Ling Ji (凌激; born March 1969) is a Chinese politician who currently serves as Vice Minister of Commerce of the People's Republic of China and Deputy Representative for International Trade Negotiations. He is a member of the Chinese Communist Party, a representative to the 20th National Congress of the Communist Party, and a member and Standing Committee member of the 19th Central Commission for Discipline Inspection.

== Biography ==
Ling Ji was born in March 1969 in Taicang, Jiangsu Province. He joined the Chinese Communist Party in November 1996. He studied Russian at Beijing Foreign Studies University (1986–1990) and later earned a master's degree in economics from the University of International Business and Economics (1999–2001).

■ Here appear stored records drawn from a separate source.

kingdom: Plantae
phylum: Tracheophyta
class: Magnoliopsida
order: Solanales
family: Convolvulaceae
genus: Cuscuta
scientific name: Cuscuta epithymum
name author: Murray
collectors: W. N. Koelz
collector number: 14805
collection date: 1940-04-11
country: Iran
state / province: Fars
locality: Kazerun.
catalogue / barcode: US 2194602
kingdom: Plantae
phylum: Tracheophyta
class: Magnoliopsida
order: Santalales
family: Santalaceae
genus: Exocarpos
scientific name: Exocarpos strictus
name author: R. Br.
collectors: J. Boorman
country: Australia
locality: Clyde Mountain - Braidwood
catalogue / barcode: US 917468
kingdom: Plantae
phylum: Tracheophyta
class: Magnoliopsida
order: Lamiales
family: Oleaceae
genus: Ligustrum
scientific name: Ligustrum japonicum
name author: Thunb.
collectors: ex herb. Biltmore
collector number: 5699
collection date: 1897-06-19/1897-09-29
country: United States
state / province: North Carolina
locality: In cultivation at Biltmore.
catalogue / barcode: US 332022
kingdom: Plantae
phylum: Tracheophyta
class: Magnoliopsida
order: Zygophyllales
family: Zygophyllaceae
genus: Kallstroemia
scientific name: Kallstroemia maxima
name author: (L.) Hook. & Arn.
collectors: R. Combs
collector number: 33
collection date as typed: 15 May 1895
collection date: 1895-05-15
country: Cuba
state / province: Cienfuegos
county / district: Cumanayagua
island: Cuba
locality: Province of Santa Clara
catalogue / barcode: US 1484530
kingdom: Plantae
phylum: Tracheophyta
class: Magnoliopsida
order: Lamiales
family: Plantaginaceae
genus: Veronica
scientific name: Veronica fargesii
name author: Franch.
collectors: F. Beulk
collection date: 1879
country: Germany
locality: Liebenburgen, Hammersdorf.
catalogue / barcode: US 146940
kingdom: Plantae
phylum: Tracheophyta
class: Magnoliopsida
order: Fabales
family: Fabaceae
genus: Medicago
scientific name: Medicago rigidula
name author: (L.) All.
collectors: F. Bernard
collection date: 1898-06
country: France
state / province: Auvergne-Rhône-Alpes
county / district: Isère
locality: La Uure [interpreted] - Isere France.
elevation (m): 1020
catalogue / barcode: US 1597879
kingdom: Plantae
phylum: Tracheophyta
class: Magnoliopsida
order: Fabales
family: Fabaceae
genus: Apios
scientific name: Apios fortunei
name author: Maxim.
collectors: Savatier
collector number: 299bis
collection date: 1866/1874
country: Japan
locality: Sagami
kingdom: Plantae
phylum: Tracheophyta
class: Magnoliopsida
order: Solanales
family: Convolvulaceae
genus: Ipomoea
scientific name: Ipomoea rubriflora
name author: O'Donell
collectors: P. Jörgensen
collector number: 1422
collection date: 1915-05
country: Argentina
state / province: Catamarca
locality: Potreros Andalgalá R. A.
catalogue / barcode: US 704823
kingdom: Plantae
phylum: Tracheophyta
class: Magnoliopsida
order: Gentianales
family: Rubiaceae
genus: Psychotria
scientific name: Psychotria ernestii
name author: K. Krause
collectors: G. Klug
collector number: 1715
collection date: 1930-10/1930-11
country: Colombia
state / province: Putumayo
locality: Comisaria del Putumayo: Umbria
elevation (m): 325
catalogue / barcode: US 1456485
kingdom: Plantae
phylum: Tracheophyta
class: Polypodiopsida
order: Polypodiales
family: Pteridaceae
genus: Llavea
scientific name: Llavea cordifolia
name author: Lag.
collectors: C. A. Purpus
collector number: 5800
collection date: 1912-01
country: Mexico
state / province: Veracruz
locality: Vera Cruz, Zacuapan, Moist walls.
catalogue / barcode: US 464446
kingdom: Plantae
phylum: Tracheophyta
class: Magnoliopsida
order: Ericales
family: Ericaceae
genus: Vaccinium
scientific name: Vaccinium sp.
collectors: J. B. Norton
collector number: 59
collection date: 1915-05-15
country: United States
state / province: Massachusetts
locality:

Ling began his career at the Ministry of Foreign Economic Relations and Trade (later the Ministry of Commerce) in 1990, with early assignments including training at a factory in Shijiazhuang, Hebei Province (1990–1991). He served as staff at the Commercial Section of the Chinese Embassy in Ukraine (1992–1995), and then held multiple positions in the European Affairs Department, including Deputy Division Director (1997–2000) and Division Director (2000–2006). He also served as Deputy Director-General of the European Affairs Department (2006–2010). From 2010 to 2013, Ling was Minister-Counsellor (Economic and Commercial) at the Chinese Embassy in Russia. He later returned to the Ministry of Commerce, serving as Commercial Counsellor of the European Department (2013–2014) and Director-General of the Eurasian Department (2014–2016).

Ling then transitioned to disciplinary and supervisory roles: Director of the Fourth Discipline Inspection and Supervision Office of the Central Commission for Discipline Inspection (2016–2017), Deputy Minister of the Ministry of Supervision (2017–2018), member of the Standing Committee of the Central Commission for Discipline Inspection and member of the National Supervisory Commission (2018–2022), including Minister of the Organization Department of the Central Commission for Discipline Inspection and the National Supervisory Commission. In October 2022, Ling was appointed Vice Minister of Commerce and Deputy Representative for International Trade Negotiations.